### Given text
This time, I was right. Trying to collect an item of the altar, which is the objective of a quest I have, summons a huge group of skeletons and clergy. It’s way to difficult for my party to clear right now. Heck, even getting near the altar at all triggers the trap.
I decide to postpone this for now and explore the remainder of the dungeon first.
The southern wing
The last wing I haven’t visited also has a set of locked doors.
This time, however, there is also a long winding passage that ends with a statue.
Searching it gives me a key which opens one of the doors, leading to a treasure room.
It also summons a respectable group of enemies which I need to clear, but at least that’s part is doable, compared to the altar room.
The chest, other than being trapped, contains the Bathhouse Key. I have no idea which one of the rooms is the bathhouse, but we can always try them all.
It ends up opening one of the rooms in the northern wing, which really does look like a bathhouse, and contains another chest, this time with the Storage Key.
The Storage Room is in the southern wing and doesn’t look that much different than the first room I unlocked. The chest there summons more enemies and contains the Secret Door Key.
Now this is where I run into a problem. The last remaining door doesn’t open with the new key. Based on the item name, it’s obvious what kind of door it has to be, but I look everywhere and can’t find it.

### Source material
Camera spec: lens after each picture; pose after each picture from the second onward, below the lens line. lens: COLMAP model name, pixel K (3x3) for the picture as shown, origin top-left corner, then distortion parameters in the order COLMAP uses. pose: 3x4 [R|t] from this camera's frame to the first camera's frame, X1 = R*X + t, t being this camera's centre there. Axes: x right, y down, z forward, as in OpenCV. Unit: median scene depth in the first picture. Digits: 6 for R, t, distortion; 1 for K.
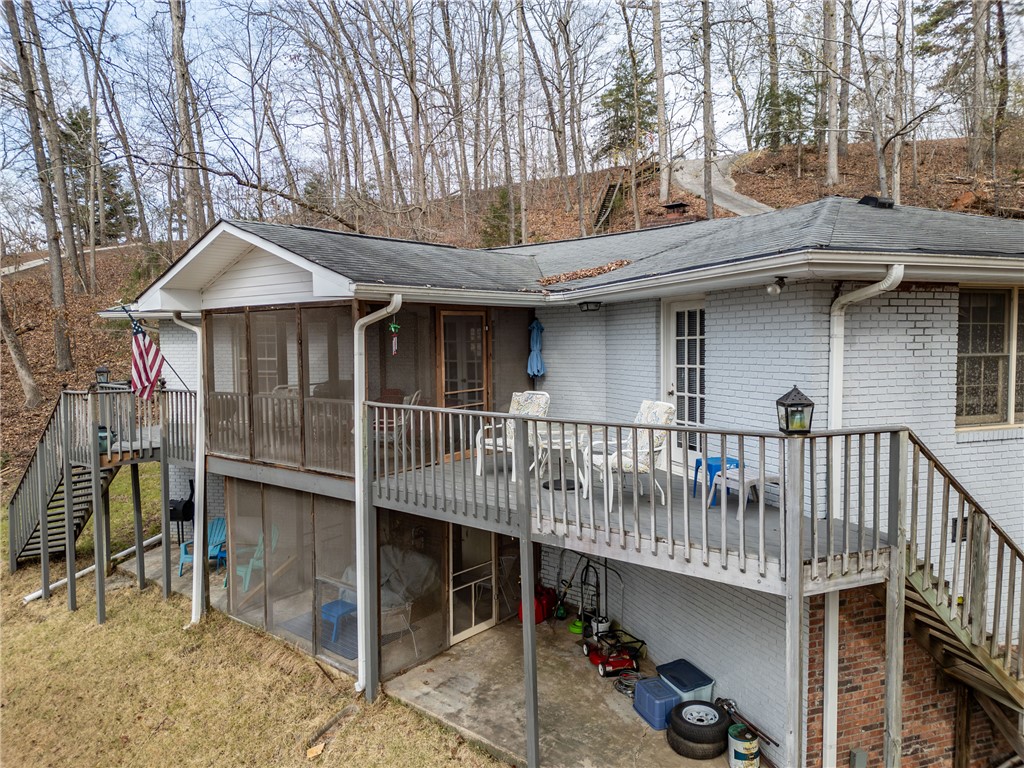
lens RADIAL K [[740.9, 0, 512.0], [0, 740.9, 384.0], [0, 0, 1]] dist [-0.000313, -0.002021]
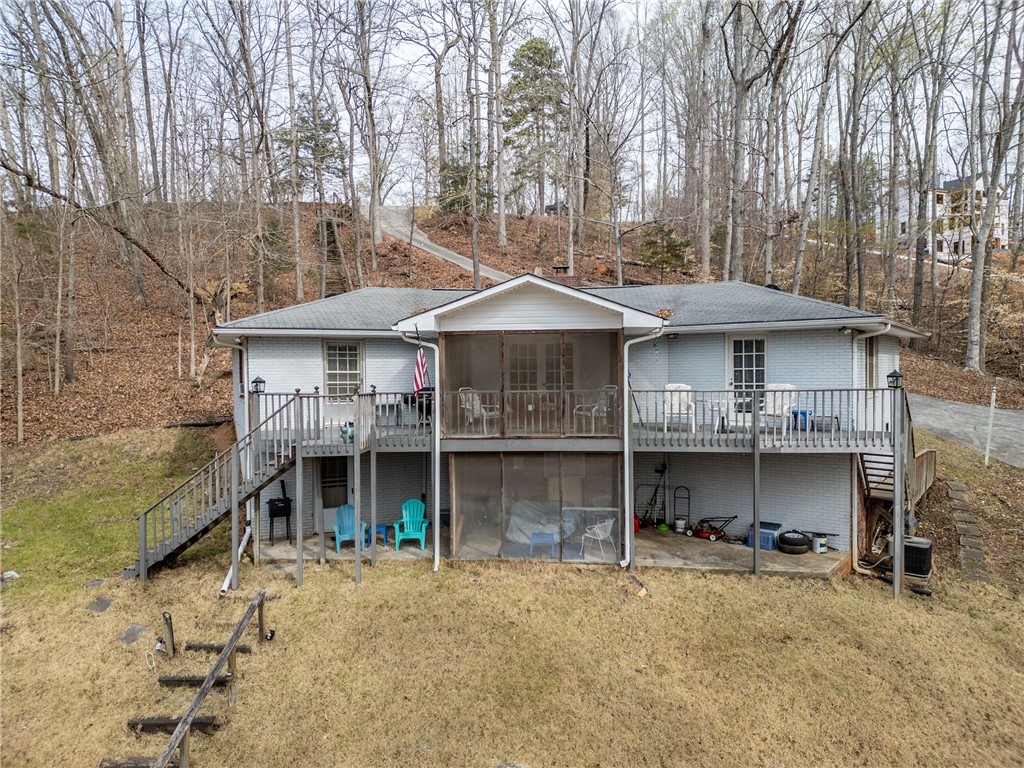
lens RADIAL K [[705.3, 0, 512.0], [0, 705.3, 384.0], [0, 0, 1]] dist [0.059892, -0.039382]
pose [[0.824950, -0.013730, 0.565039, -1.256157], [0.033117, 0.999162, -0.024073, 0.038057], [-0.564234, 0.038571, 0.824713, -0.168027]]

### Required tasks
1. State whether each statement below agrees with the dungeon account. Answer yes or no for each, and quote the words of the dungeon account that decide it.
(a) Searching the statue in the southern wing yields a key.
(b) The Storage Room is in the northern wing.
(c) The Secret Door Key opens the last remaining door.
2. Retype the part of the dungeon account that begins at the words "This time, I" and stops after the words "with a statue.".
3. Answer these questions using the dungeon account.
(a) What group does the altar trap summon?
(b) Which key does the chest in the treasure room contain?
(c) Which key does the chest in the bathhouse contain?

### Task-by-task answers
1.
(a) Yes: "Searching it gives me a key which opens one of the doors, leading to a treasure room."
(b) No: "The Storage Room is in the southern wing"
(c) No: "The last remaining door doesn’t open with the new key."

2.
This time, I was right. Trying to collect an item of the altar, which is the objective of a quest I have, summons a huge group of skeletons and clergy. It’s way to difficult for my party to clear right now. Heck, even getting near the altar at all triggers the trap.
I decide to postpone this for now and explore the remainder of the dungeon first.
The southern wing
The last wing I haven’t visited also has a set of locked doors.
This time, however, there is also a long winding passage that ends with a statue.

3.
(a) A huge group of skeletons and clergy.
(b) The Bathhouse Key.
(c) The Storage Key.